● **Prompt**
According to the thread on Accumulo read performance, what kind of cluster did the poster begin experimenting with?

● **Text segment**
= Beginning of Section =

You are viewing a plain text version of this content. The canonical link for it is here.
Posted to user@accumulo.apache.org by Michael Orr <mi...@gmail.com> on 2013/11/06 15:19:09 UTC

Optimizing Accumulo for read performance

Hello,

I’m working on an application that needs fast read performance. I’ve been
conducting some experiments starting with a single (pseudo-distributed)
cluster with the intent of scaling out. However, prior to doing so, I
wanted to get a good gauge for how fast a single tablet server can read.

The application processes and stores graph data with the following schema:

for nodes:
N|NodeID                ID:NodeID       EIN:EdgeID              EOUT:EdgeID
            .. lots of other attributes

there can be multiple EIN and EOUT CFs for each node

for edges
E|EdgeID                ID:NodeID       VIN:VertexID
 EOUT:VertexID   .. lots of other attributes


Scans into the system can be for entire graph or a subset of nodes and
edges. We generally pull navigational information first, then other
attributes later if needed. I’ve spent some time looking into using
locality groups but was curious if there are recommendations on backend
properties that could be set to increase read time particularly if memory
and space were not a concern.

Thanks for your help!

Mike

Re: Optimizing Accumulo for read performance

Posted by Michael Orr <mi...@gmail.com>.
Thanks for responding.


The RKEYs  for nodes are N|<NodeID> and we have CF:CQs for each edge. We
maintain the edge attributes as separate RKEYs using E<EdgeID>.


I’m not sure what you mean by repeating the node id..

= End of Section =

Collection entries

= Beginning of Section =

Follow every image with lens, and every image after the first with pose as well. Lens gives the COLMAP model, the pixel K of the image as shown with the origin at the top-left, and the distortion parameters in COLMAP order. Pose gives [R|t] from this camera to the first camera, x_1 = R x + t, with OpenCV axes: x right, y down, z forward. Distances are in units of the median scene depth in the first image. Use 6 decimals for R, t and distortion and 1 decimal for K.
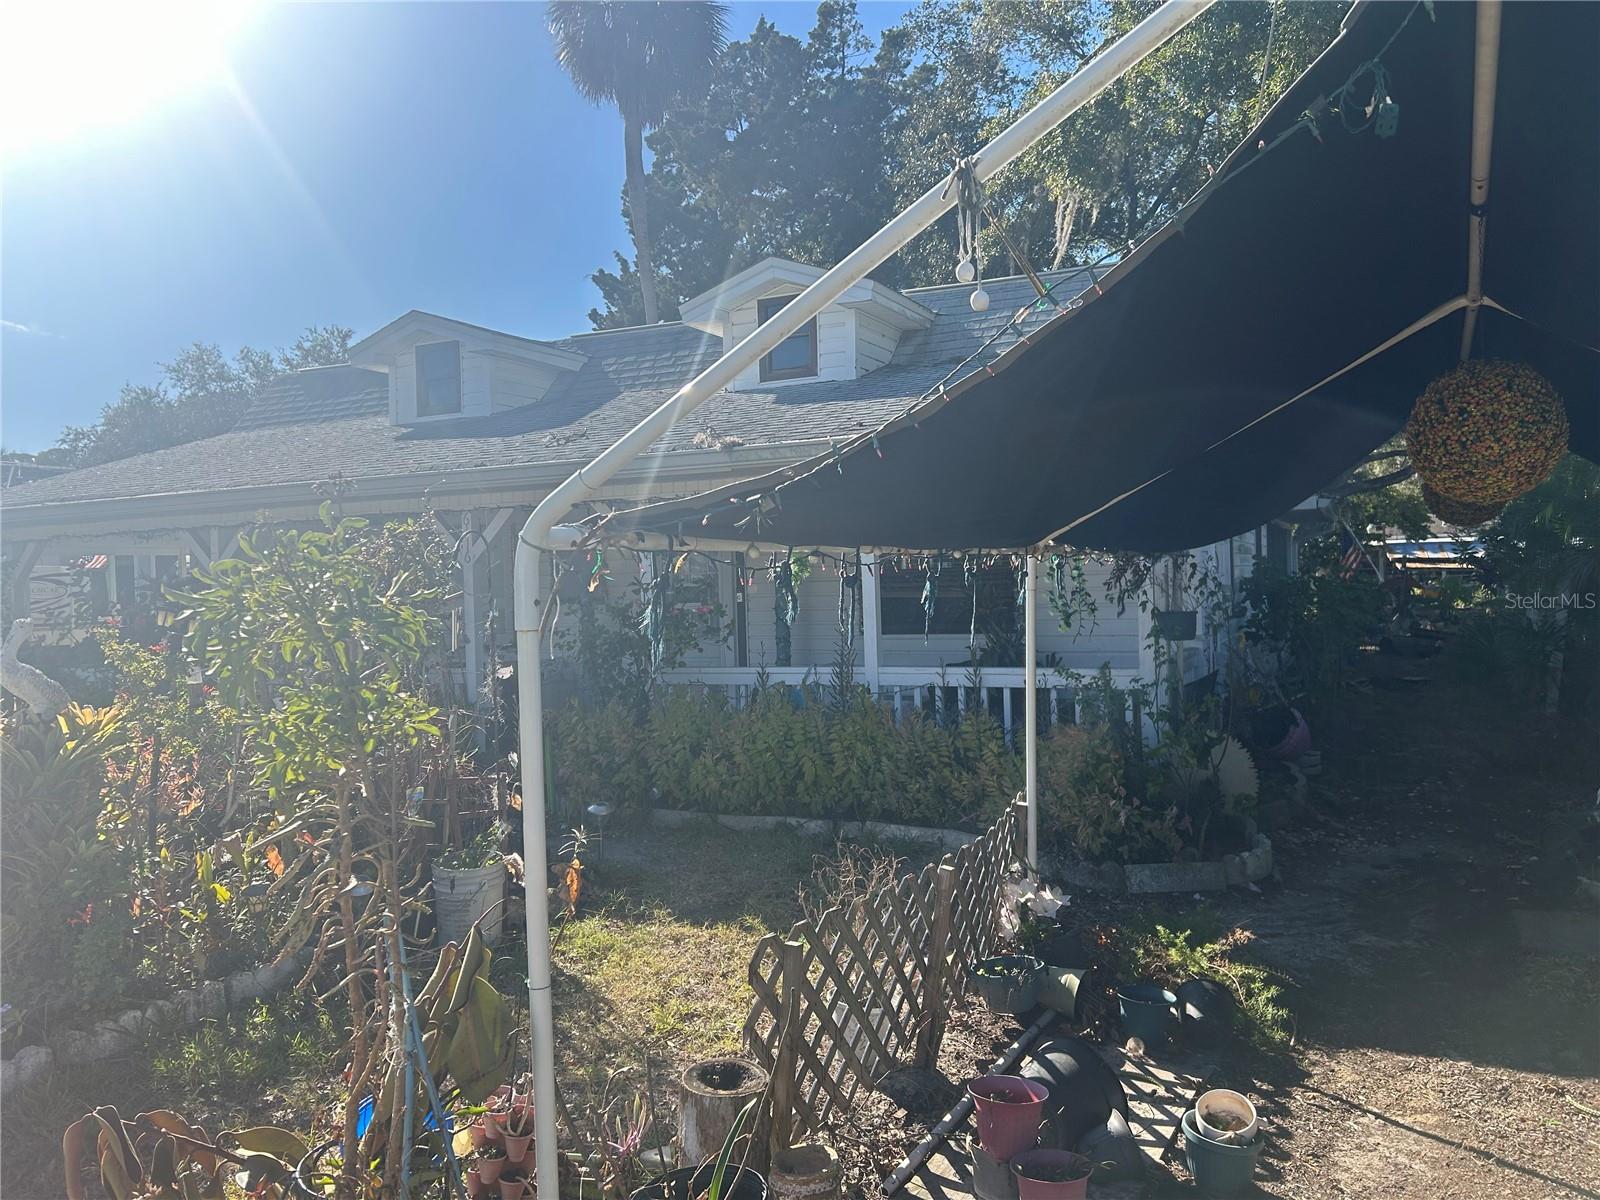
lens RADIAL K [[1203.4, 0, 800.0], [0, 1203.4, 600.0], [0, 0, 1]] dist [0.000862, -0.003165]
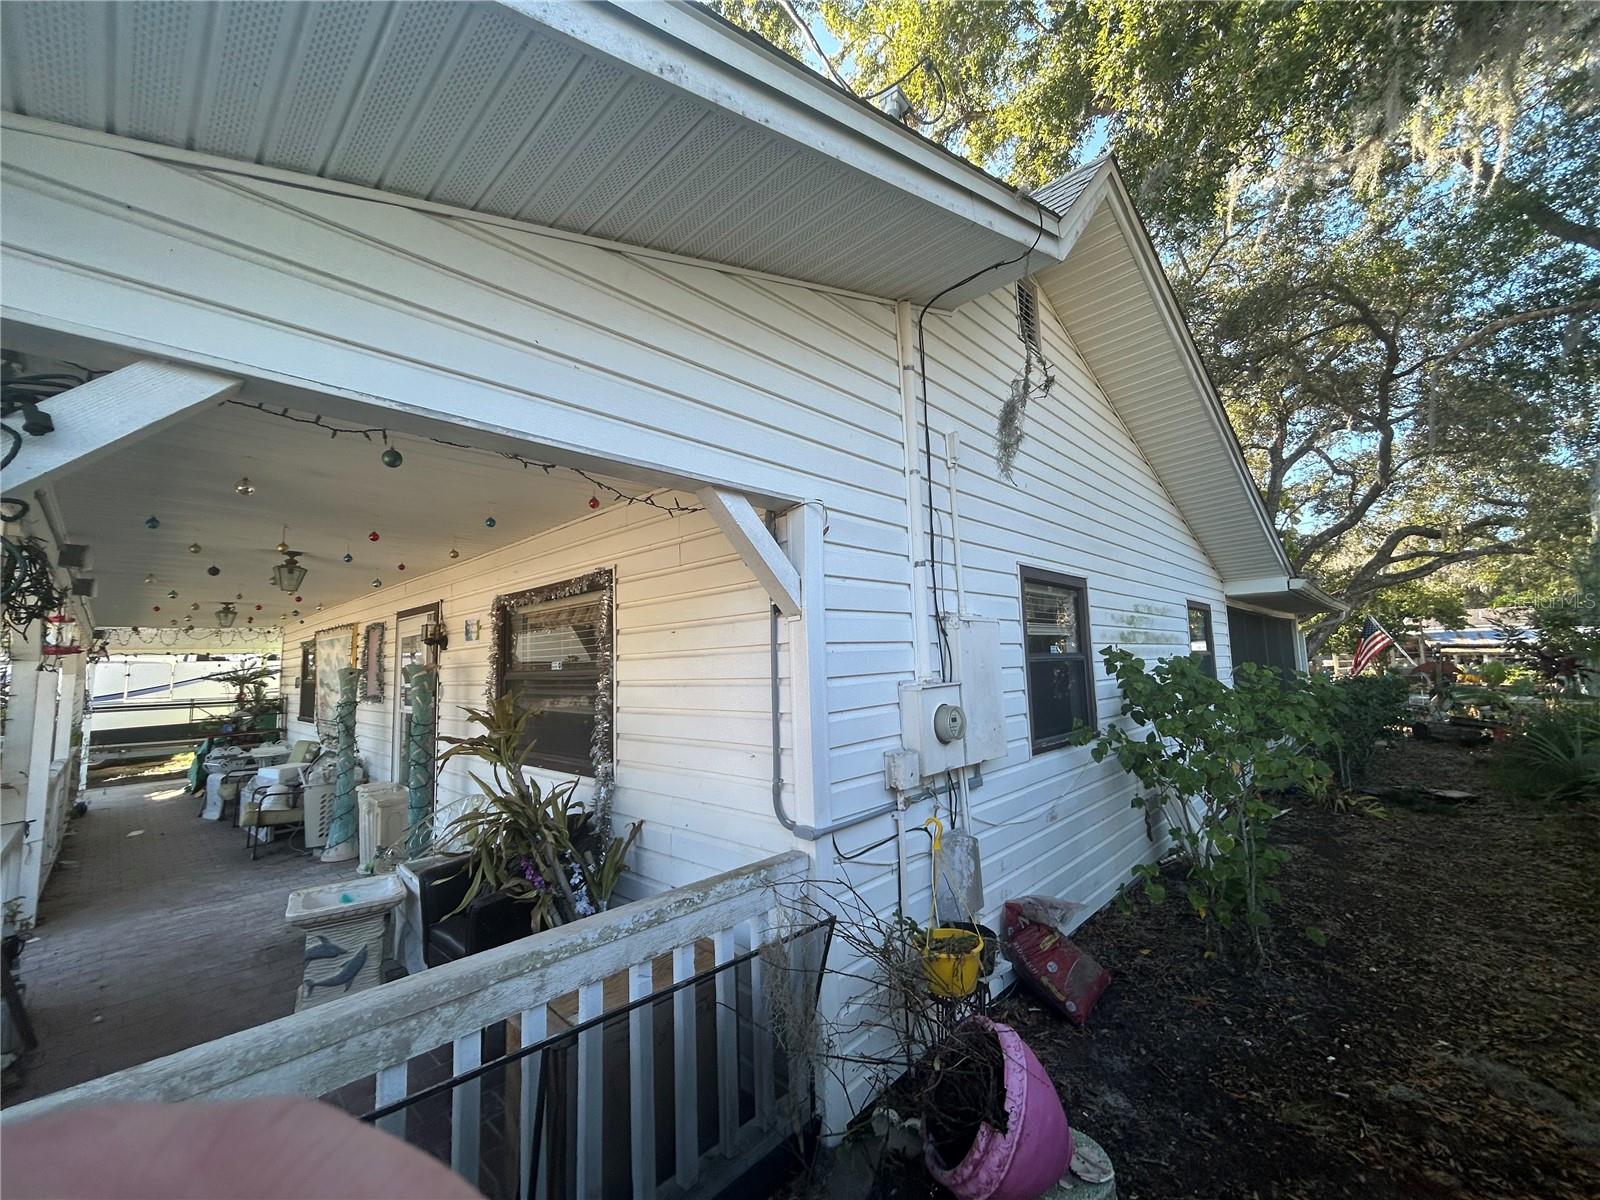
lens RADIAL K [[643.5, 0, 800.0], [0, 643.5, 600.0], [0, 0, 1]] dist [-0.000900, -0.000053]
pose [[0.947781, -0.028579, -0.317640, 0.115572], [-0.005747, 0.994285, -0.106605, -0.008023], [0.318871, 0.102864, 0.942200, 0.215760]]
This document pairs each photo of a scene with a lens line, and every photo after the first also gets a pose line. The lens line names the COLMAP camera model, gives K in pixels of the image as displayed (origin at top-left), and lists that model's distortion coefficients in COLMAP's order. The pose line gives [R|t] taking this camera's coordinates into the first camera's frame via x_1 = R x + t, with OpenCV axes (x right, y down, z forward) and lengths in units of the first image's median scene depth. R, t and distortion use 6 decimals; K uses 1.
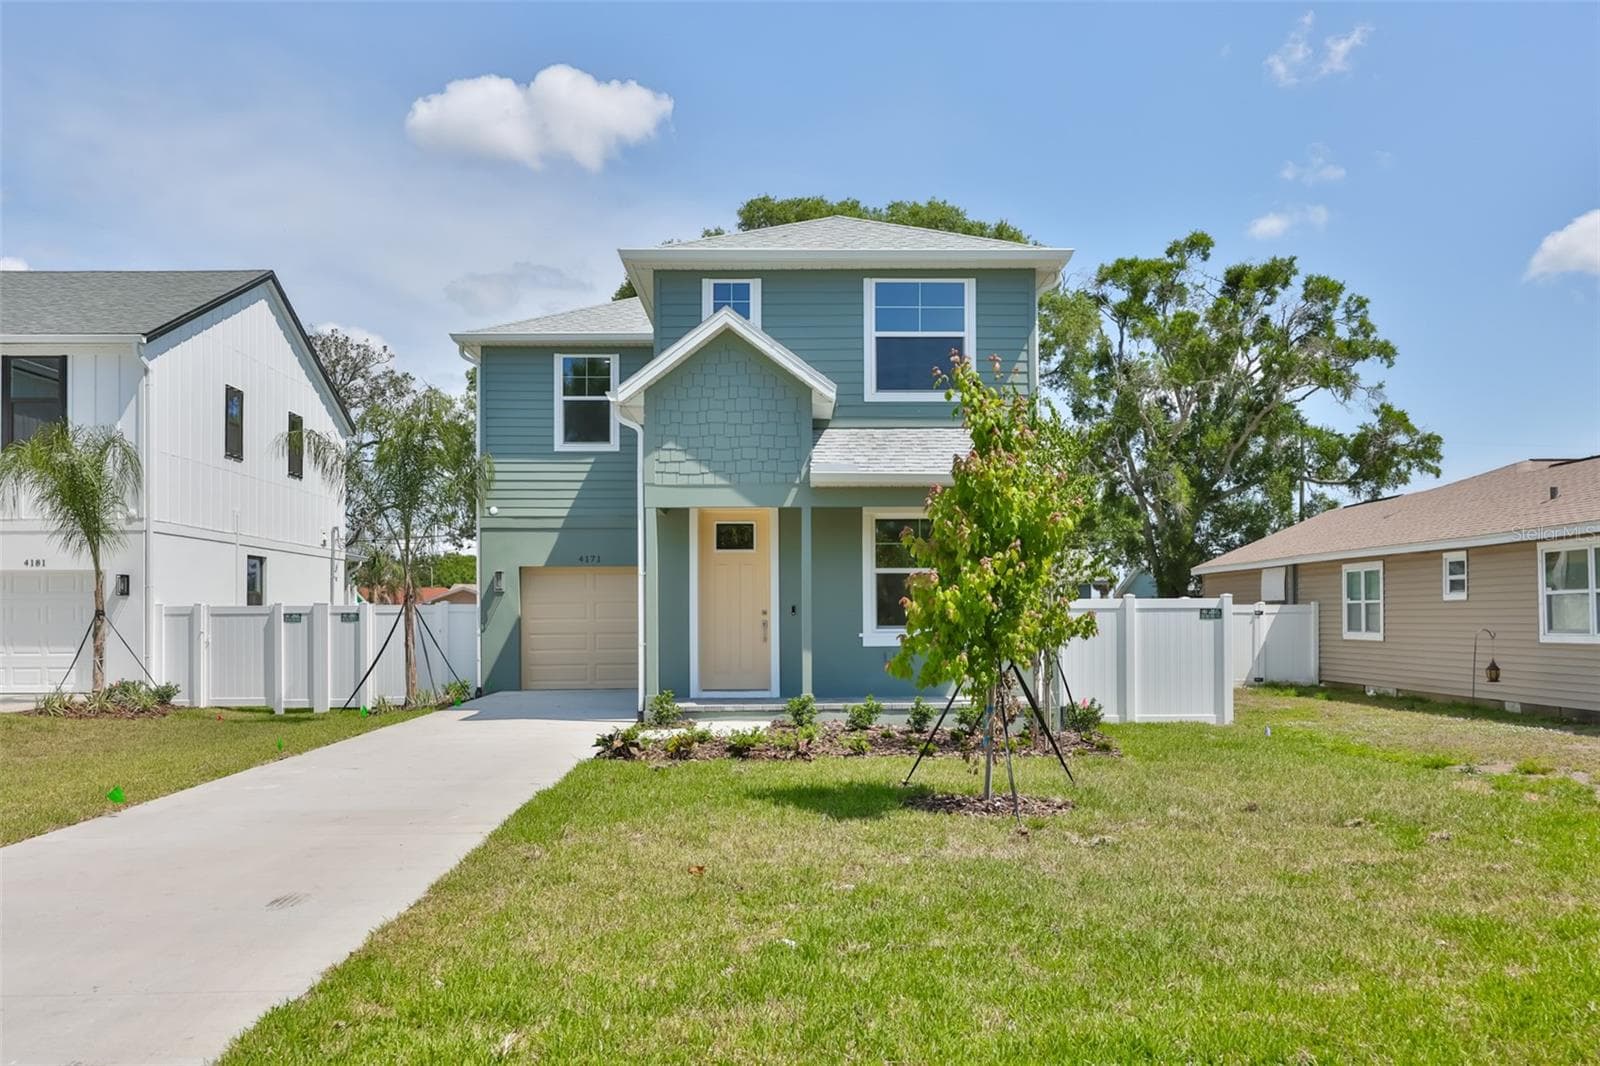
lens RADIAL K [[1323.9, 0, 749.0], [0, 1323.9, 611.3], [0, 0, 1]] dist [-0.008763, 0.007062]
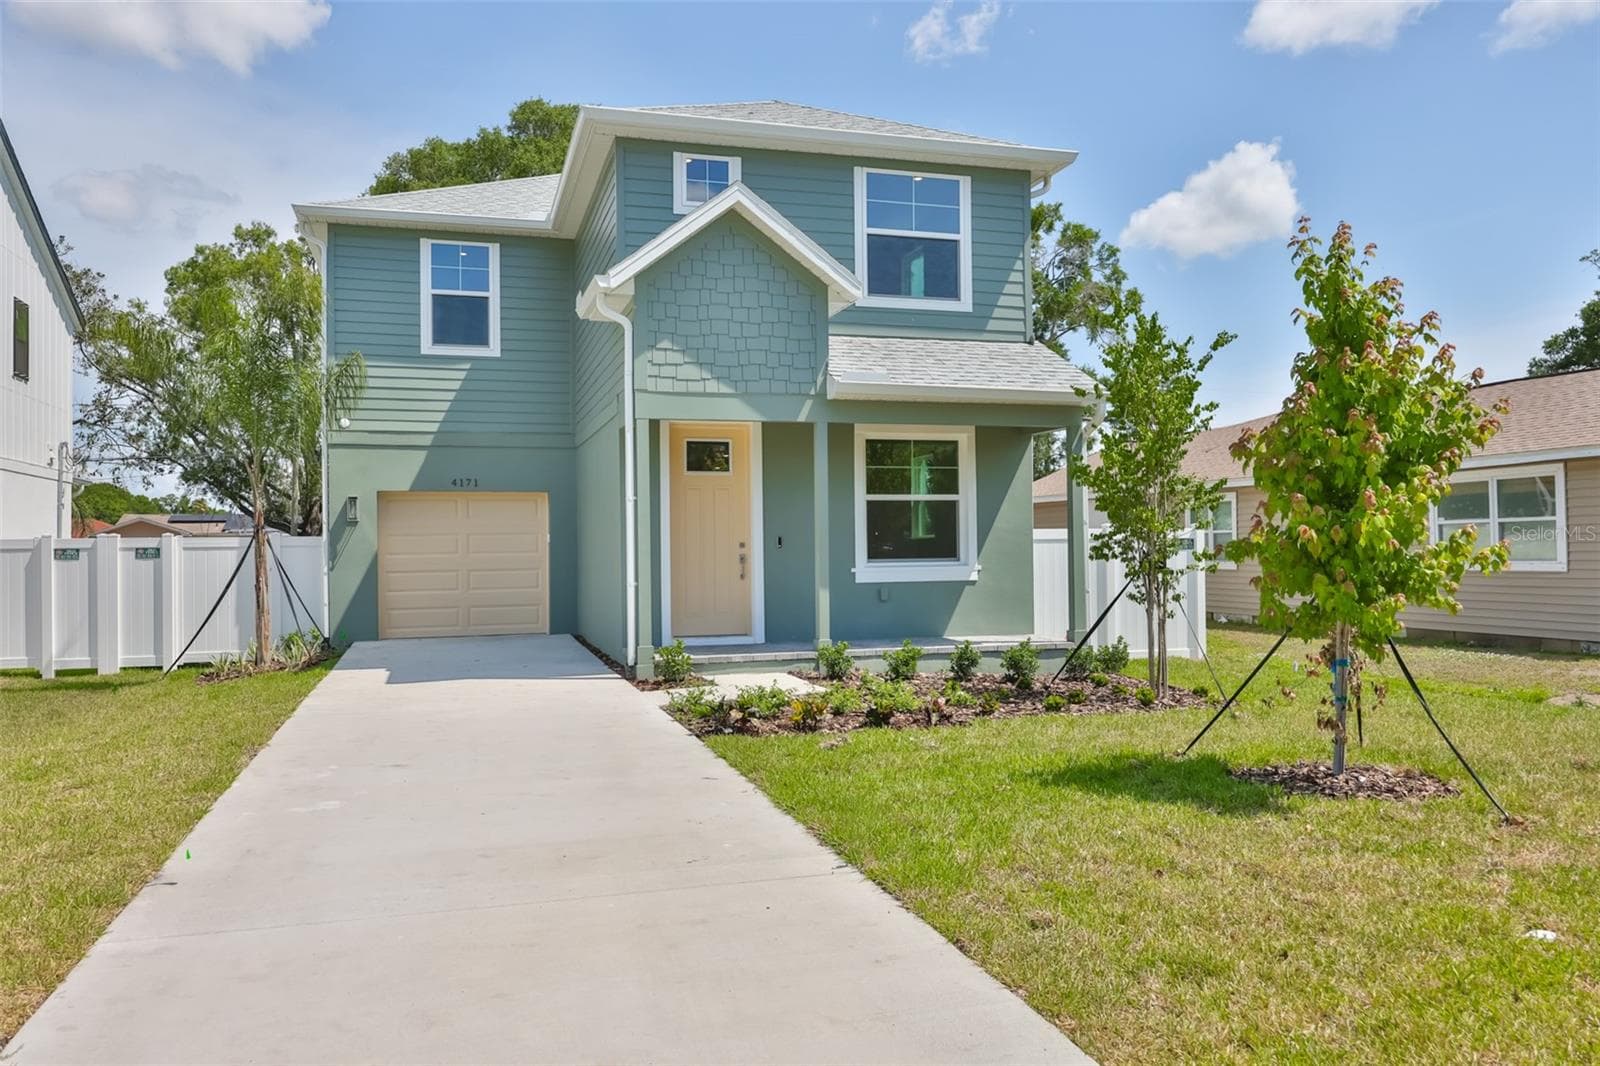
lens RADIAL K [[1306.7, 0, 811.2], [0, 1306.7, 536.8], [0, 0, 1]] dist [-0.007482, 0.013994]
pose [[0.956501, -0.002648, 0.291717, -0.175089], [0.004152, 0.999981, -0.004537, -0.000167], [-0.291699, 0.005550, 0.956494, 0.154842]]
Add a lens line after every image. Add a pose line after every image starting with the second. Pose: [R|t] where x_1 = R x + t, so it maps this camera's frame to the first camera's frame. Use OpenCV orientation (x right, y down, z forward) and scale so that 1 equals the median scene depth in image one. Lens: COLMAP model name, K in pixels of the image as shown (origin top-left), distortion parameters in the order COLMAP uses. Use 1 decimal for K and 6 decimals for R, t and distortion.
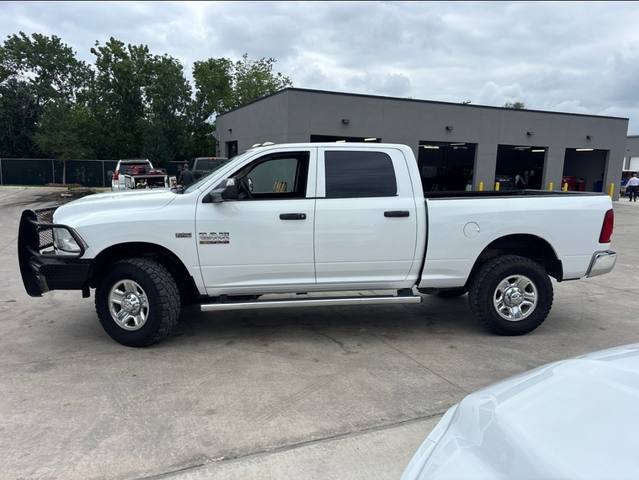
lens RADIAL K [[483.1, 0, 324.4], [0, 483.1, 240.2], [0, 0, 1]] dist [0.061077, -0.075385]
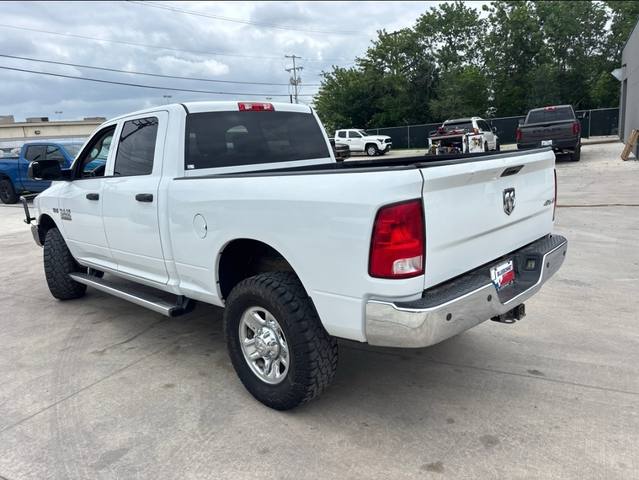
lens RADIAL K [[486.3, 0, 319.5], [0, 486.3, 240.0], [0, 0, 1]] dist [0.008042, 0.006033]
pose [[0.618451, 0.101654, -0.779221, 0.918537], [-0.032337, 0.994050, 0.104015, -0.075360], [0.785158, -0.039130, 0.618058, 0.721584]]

= End of Section =

● **Response box**
A single pseudo-distributed cluster.